Getting near the end of Season 4 in Lost (yeah, I can't believe I didn't get into this while it was on TV) and damn, that marine is an asshole! I guess it's sort of a "boy named Sue" effect, though. I mean, Keamy? Makes me wonder how bad his first name must be, to drive him into a field where he's called by his last.

"Hey, Wiggledog, come here and help me out with-"

"Shut up! Just shut up, damn you! It's Private Keamy now!"

"(chortle) Seriously? Okay, fine, Private Keamy."

"Graaaaaa!"

Thursday, March 31, 2011

Adult Gaming Products

I'll have a new critter up for the weekly feature tomorrow, but there's some news from Peryton Publishing that I thought I'd go ahead and share. Here's a quote direct from the web page:
This week, Peryton Publishing will be releasing its latest role-playing innovation, the Adult Series: RPG scenarios for the Pathfinder RPG and FUDGE rules system for unadulterated mature entertainment. Authors Ken St. Andre, Tom "Kopf" Loney, Hugh J. Hefner and Christine "Columbo" Crabb have thrust their long pens and juicy creative fluids into these tightly written portals to steamy, titillating adventure. With the art of S.Z. Crompton, Marcus DeParamour and Nigel Lowslo, we're proud to bring you some of the the finest R-rated and X-rated D&D scenarios ever designed.
For the full story, click here.

Wednesday, February 23, 2011

A Daydream of Justice

In an online chat while at work, I mentioned to Tom that I'd been called for jury duty next week and...

Tom: My woman's going to be a judge! big bucks!

Me: lol. No, nobody wants that to happen.

Tom: Only the guilty don't

Me: I am Robin the Judge and I sentence you to FIRE!

Tom: 12 ppl were sentenced to be burned outside of cityhall today for repeated parking violations

Me: That's what you get for besmirching Robin's New World with your petty crimes!

Tom: And a convicted double homicide suspect who looked a lot like Stringer Bell on the TV show the Wire was sentenced to comunity service for a week.

Me: Well, sometimes you have to show mercy.

Tom: All hail Robin the merciful.

Me: Am I not merciful? AM I NOT MERCIFUL?

Tom: (room full of ppl wearing burlap yell "Yes!...?")

Me: Now there's a justice system I'd be proud to support.

Friday, September 24, 2010

Prophet Crash

I occasionally check my horoscope for the same reason I read fortune cookies or listen to Rush Limbaugh.

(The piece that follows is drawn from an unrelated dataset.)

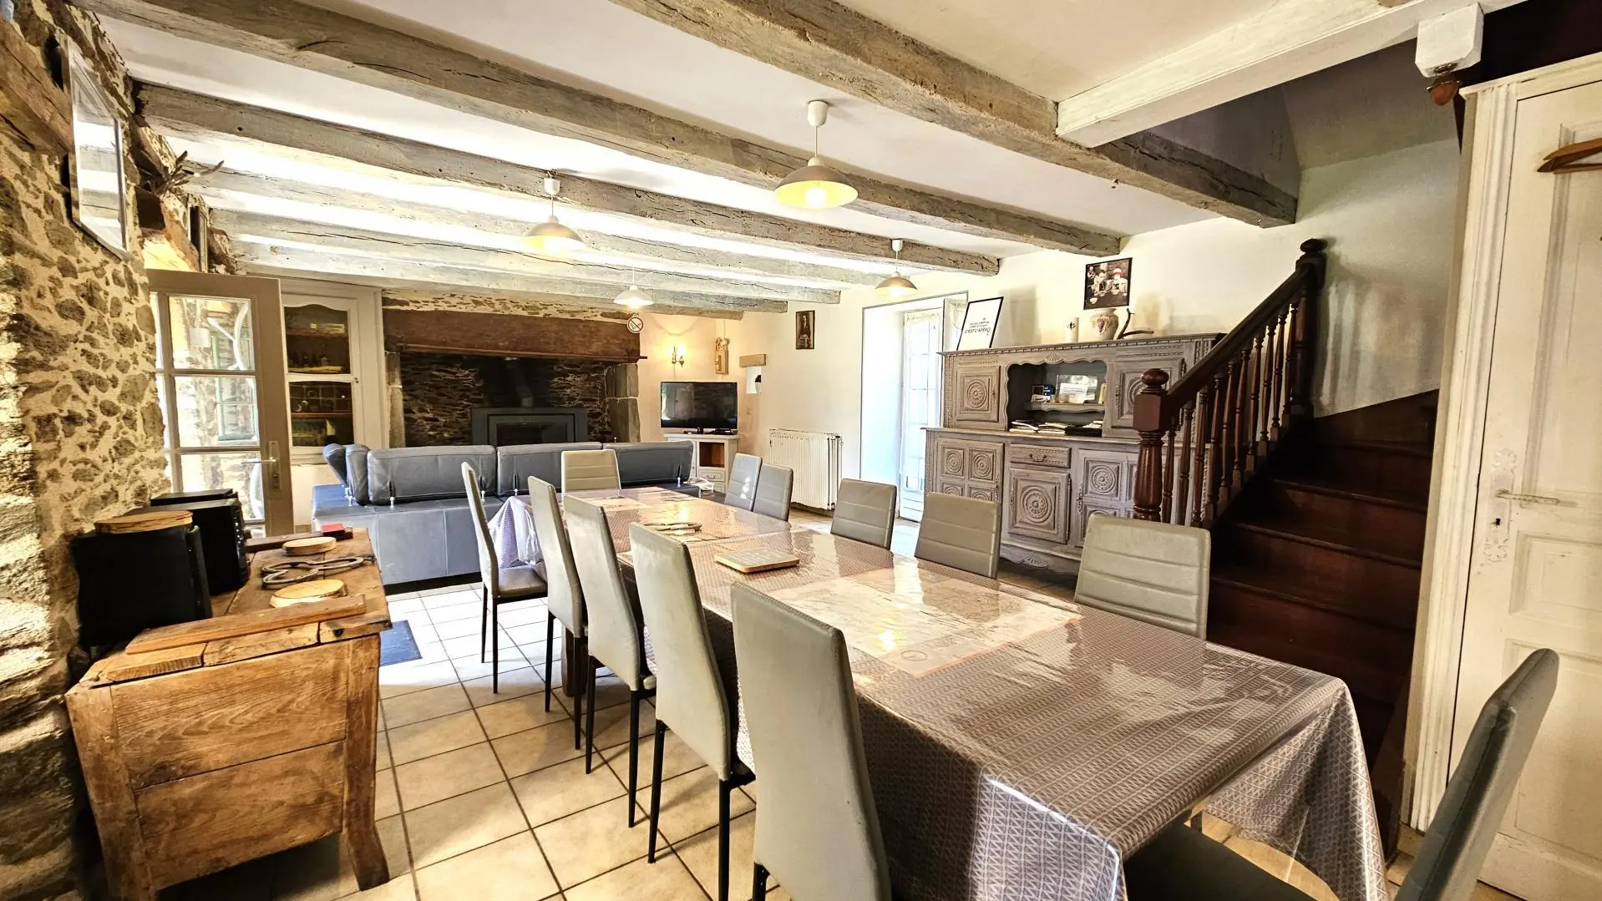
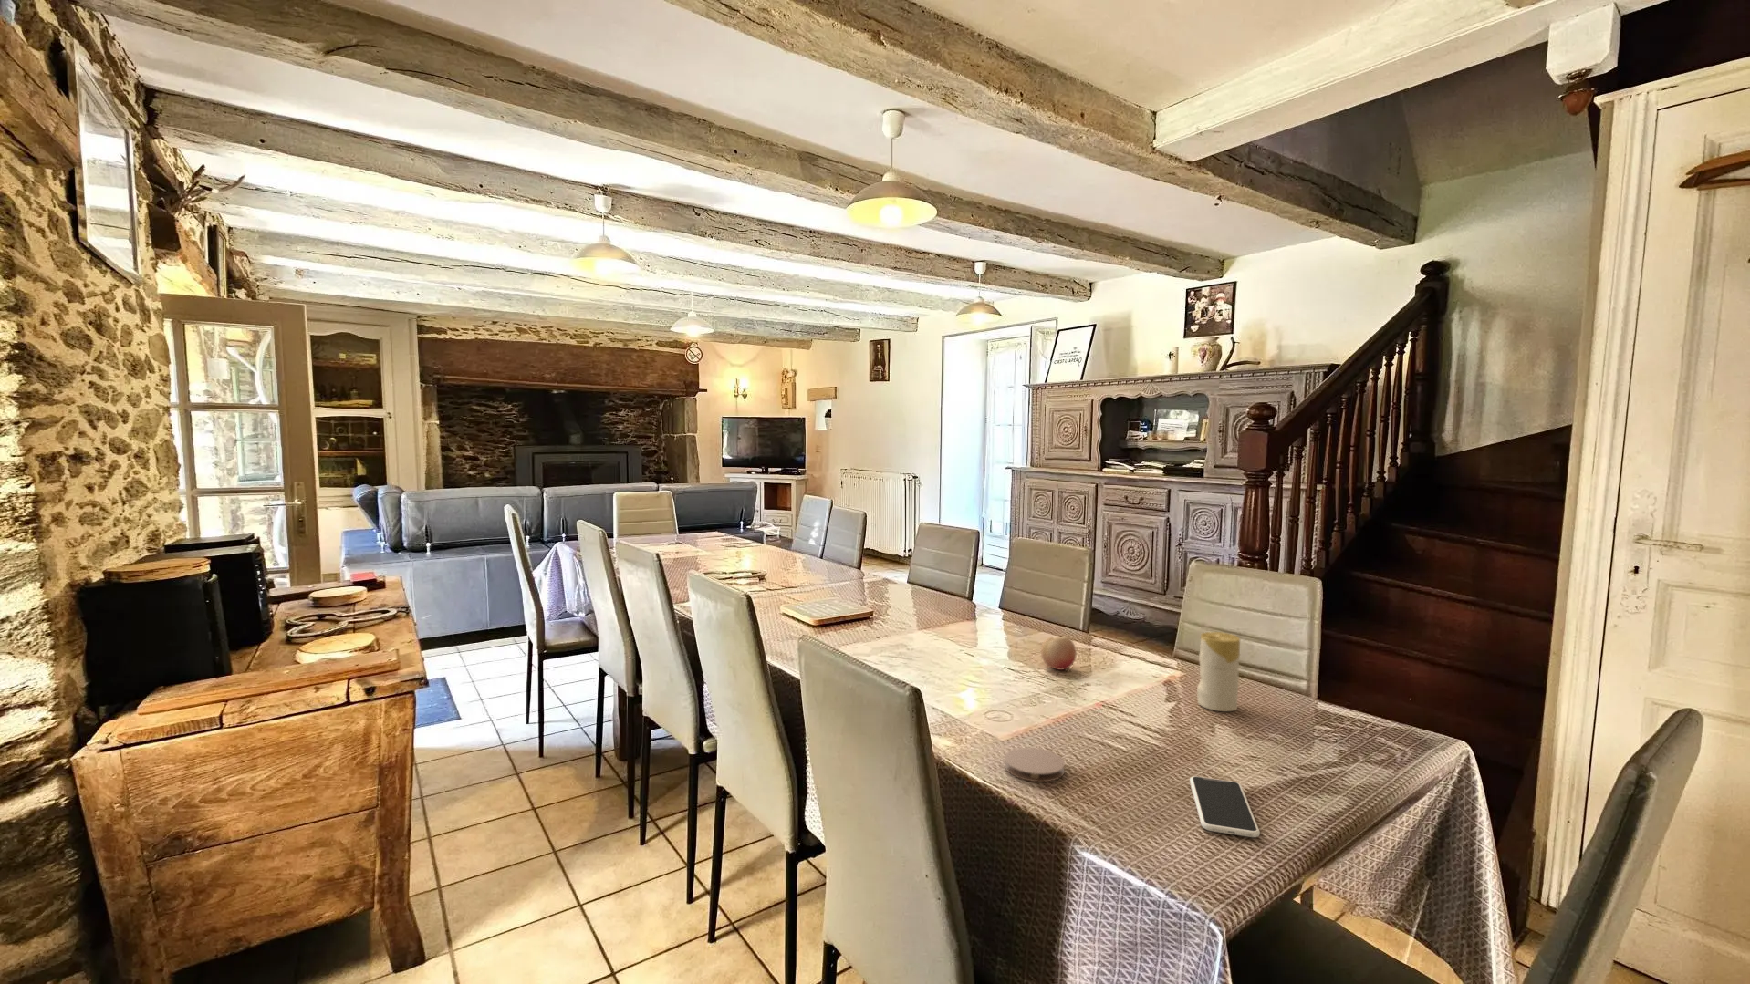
+ fruit [1040,636,1078,672]
+ smartphone [1189,775,1261,839]
+ coaster [1004,747,1066,782]
+ candle [1196,631,1240,712]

It's fun and sometimes the inkblot of untethered assertions makes me think of things I wouldn't have otherwise.  I must admit, though, that today's horoscope almost has me worried:

Scorpio
Sorry an error was encountered while loading your horoscope.

Did my future just blue-screen?

Sunday, September 05, 2010

The Top Secret Project

I just got started working with my new collaborators and I'm pretty excited.  As you can see, Antigone here has worked her paws to the bone this weekend and finally collapsed over the keyboard.

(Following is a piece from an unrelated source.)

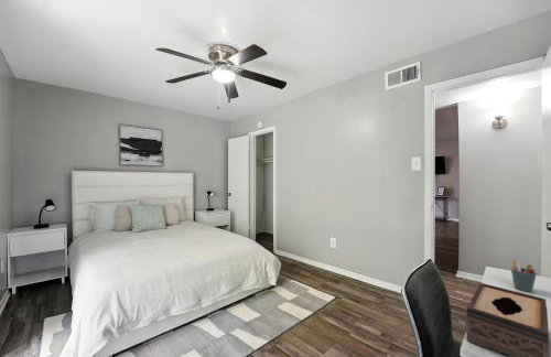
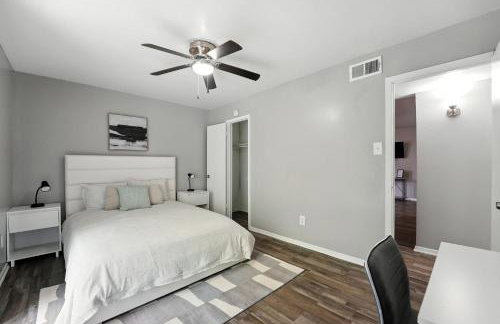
- pen holder [510,259,538,293]
- tissue box [465,282,550,357]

Unlike some cats I could mention, who just play on Facebook all day.

Saturday, September 04, 2010

Gygax Speaks

"Oh, mighty statue of the Most Holy Creator, we high priests of the Old School have come to make this offering of polyhedra and to seek any new wisdom you would offer us."

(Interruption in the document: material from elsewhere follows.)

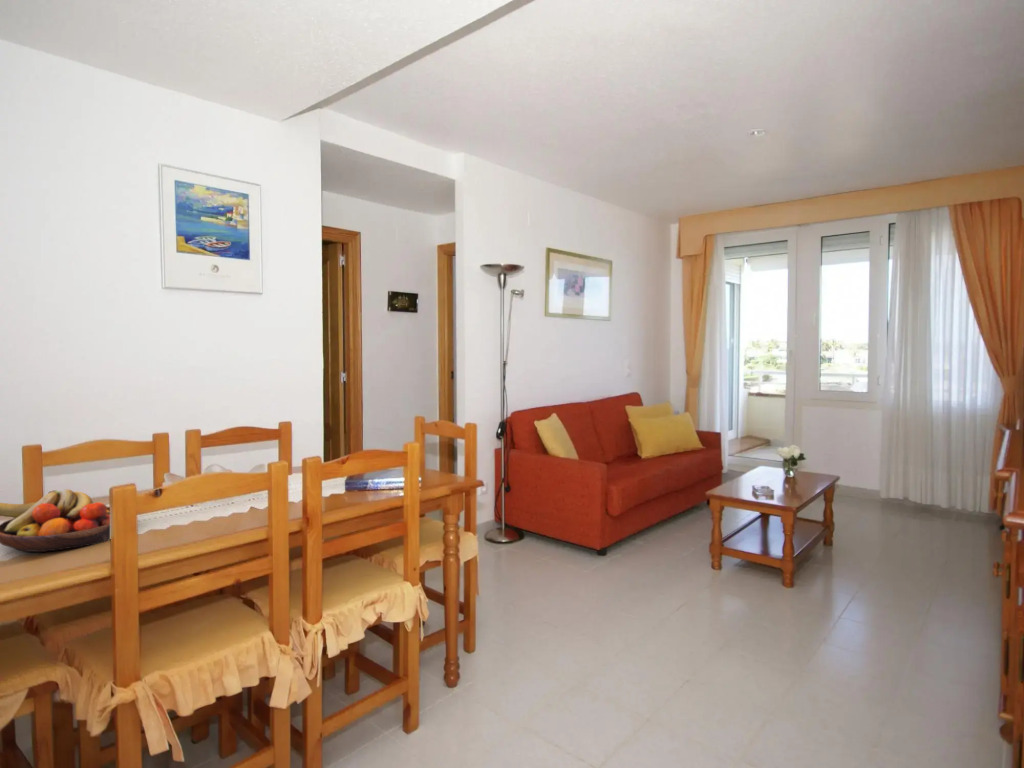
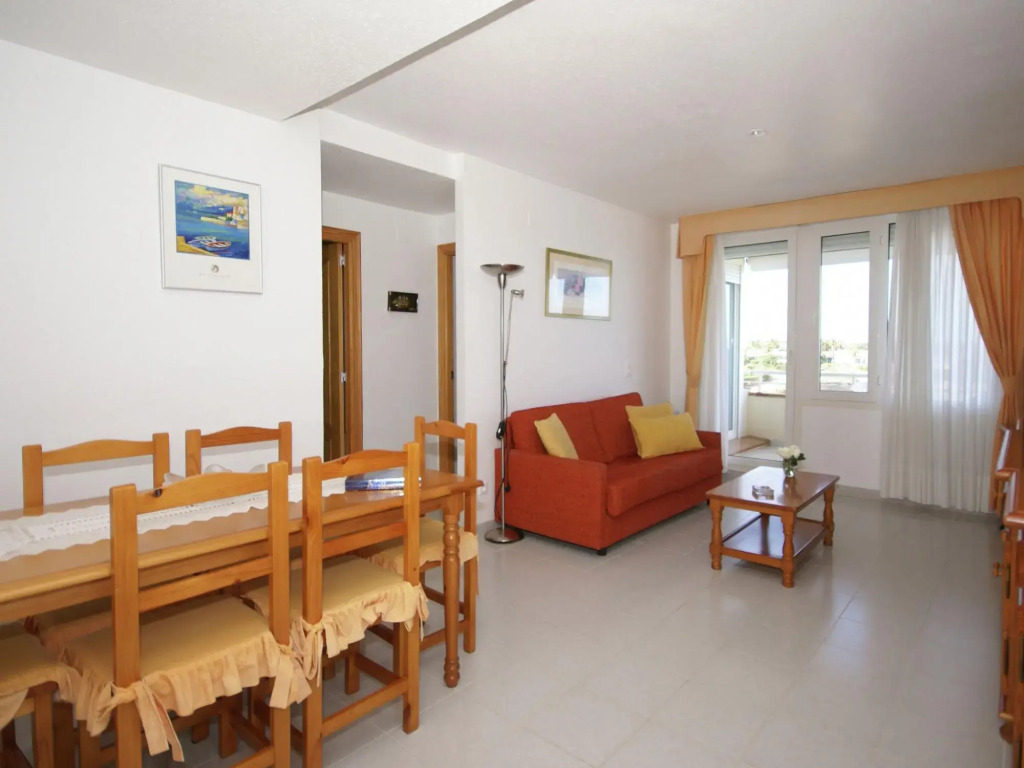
- fruit bowl [0,488,111,553]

 (and the sound you just heard would be the entire Order having a heart attack at once)

Wednesday, August 25, 2010

House Condemned

(with apologies to Langston Hughes)

What happens to a house condemned?
Does it bleach out
Like old paint in the sun?
Or shelter angry thugs--
Just for fun?
Does it slouch over sidewalks on the street?
Or feed the hungry termites--
with its starchy treats?
Maybe it stays up
till its nails corrode.
Or does it explode?

In reference to:
http://www.cleveland.com/opinion/index.ssf/2010/08/save_the_langston_hughes_house.html

Saturday, July 17, 2010

Quote for the Day

Been watching Avatar: The Last Airbender on Netflix lately:

Sokka: Look! Can your fortunetelling explain that?
Villager: Hfft! Can your science explain why it rains?
Sokka: YES!  Yes it can!

Yes, I'm still in Book One.  Haven't seen the movie, either.

Friday, July 09, 2010

Salieri Sits in the Old Gum Tree

Go on. Mock me. Laugh, Kookaburra! Laugh!

That was not Kookaburra laughing, Father. That was God. That was God laughing at me through that obscene giggle. Go on, Signore. Laugh. Show my mediocrity for all to see. One day I will laugh at you.

Before I leave this Earth, Kookaburra, I will laugh at you.